U.S. stocks rose sharply Thursday even as new data showed economic activity contracted for the second-straight quarter in Q2.
The benchmark S&P 500 index climbed 1.2%, bringing total gains for the index in the two days immediately following the Federal Reserve’s rate increase to roughly 3.8% — its best rally ever after a hike, going back to data from 1970, Carson Group Chief Market Strategist Ryan Detrick points out.
The Dow Jones Industrial Average added 330 points, or 1%, and the tech-heavy Nasdaq Composite advanced by roughly 1.1%.
Data from the Commerce Department early Thursday showed GDP fell at an annualized rate of 0.9% last quarter, after U.S. economic activity unexpectedly fell 1.6% in Q1. Two straight negative GDP prints meets the unofficial definition of a recession.
Thursday’s moves come after the Federal Reserve delivered an expected interest rate increase of 75 basis points Wednesday afternoon and suggested it may slow the pace of its rate hiking cycle.
The latest GDP report is sure to continue the debate among investors about whether the U.S. economy is in recession, with many market participants judging two-straight quarters of lower growth as meeting the unofficial definition.
White House officials have in recent days, however, been eager to remind the public that recessions are officially called by the NBER, which defines recession as, “a significant decline in economic activity that is spread across the economy and that lasts more than a few months.”
Elsewhere on the economic data calendar, the weekly report on initial jobless claims showed a slight moderation in first-time filings for unemployment insurance, totaling 256,000 last week after 261,000 filings the prior week.
Still, jobless claims data have been on a modest upward trend over the last several weeks.
On the earnings side, shares of Meta (META) fell roughly 5% after the Facebook parent company reported second-quarter earnings late Wednesday that fell short of analyst estimates.
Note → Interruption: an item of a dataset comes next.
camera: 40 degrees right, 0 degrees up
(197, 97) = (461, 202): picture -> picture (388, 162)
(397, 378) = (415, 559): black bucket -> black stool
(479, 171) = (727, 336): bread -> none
The quarter also marked the social media giant’s first year-over-year revenue decline.
The company also cut its expense forecast again, and on a call with analysts CEO Mark Zuckerberg said, “we seem to have entered an economic downturn that will have a broad impact on the digital advertising business. It’s always hard to predict how deep or how long these cycles will be, but I’d say that the situation seems worse than it did a quarter ago.”
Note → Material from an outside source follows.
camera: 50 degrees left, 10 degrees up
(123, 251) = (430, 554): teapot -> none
Zuckerberg added: “In this environment, we’re focused on making the long term investments that will position us to be stronger coming out of this downturn — including our work on our discovery engine and Reels, our new ads infrastructure, and the metaverse. We’re also focused on being rigorous about measuring returns and sizing these investments correctly.”
On the move:
Meta (META) shares fell 5% after the Facebook parent company reported second-quarter earnings late Wednesday that fell short of analyst estimates. The quarter also marked the social media giant’s first year-over-year revenue decline.
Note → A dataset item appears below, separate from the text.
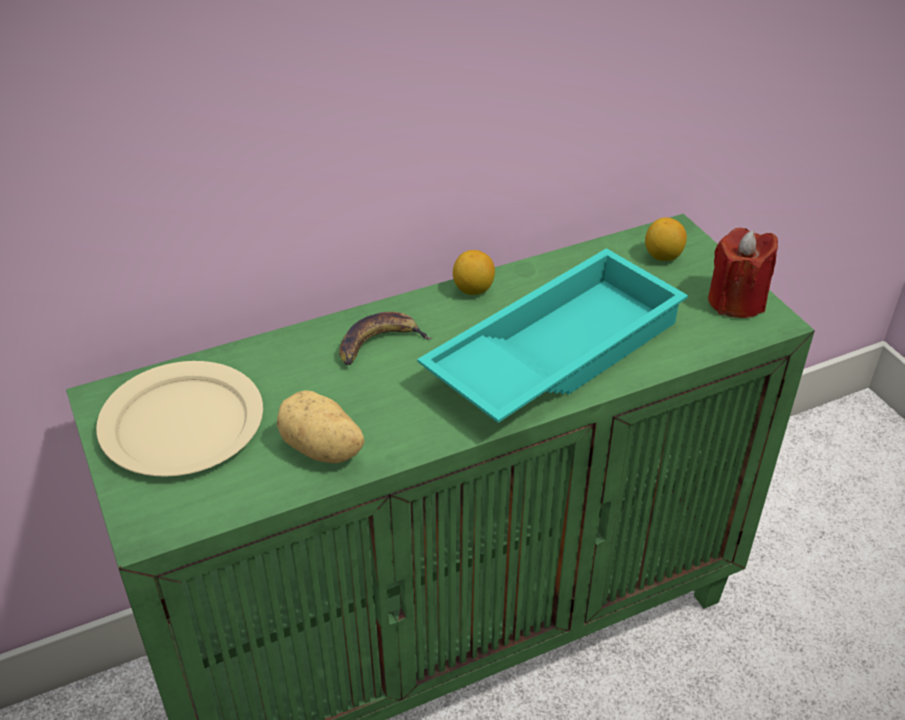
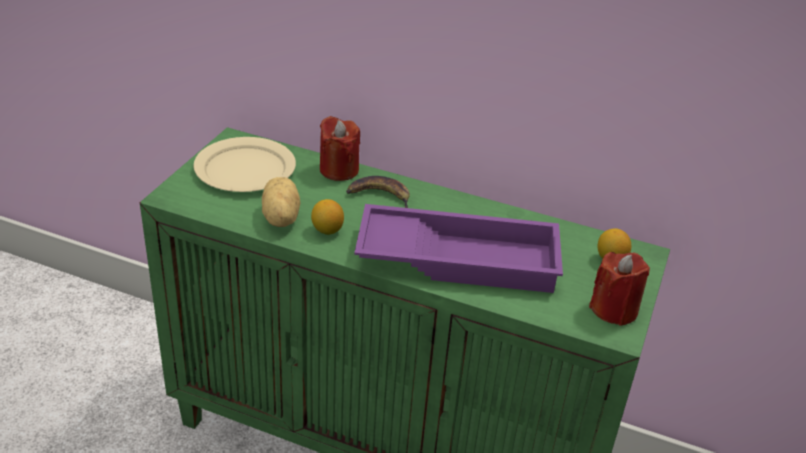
camera: 45 degrees right, 5 degrees down
(290, 346) = (339, 170): none -> red candle
(473, 290) = (469, 204): lemon -> lemon (327, 230)
(554, 351) = (459, 257): turquoise tray -> purple tray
Comcast (CMCSA) shares sank roughly 9.1% after the media giant reported broadband subscribers were flat in its second-quarter earnings results, the first time ever the company failed to add new subscribers.
Ford (F) stock rose nearly 6.1% after the Detroit-based carmakers reported Q2 earnings that topped Wall Street expectations on revenue and profit and reaffirmed its guidance, countering some recessionary worries. The auto giant also boosted its stock dividend to 15 cents per share.
Teladoc (TDOC) shares shed roughly one fifth of their value after the the company reported a loss for the second quarter and a week outlook.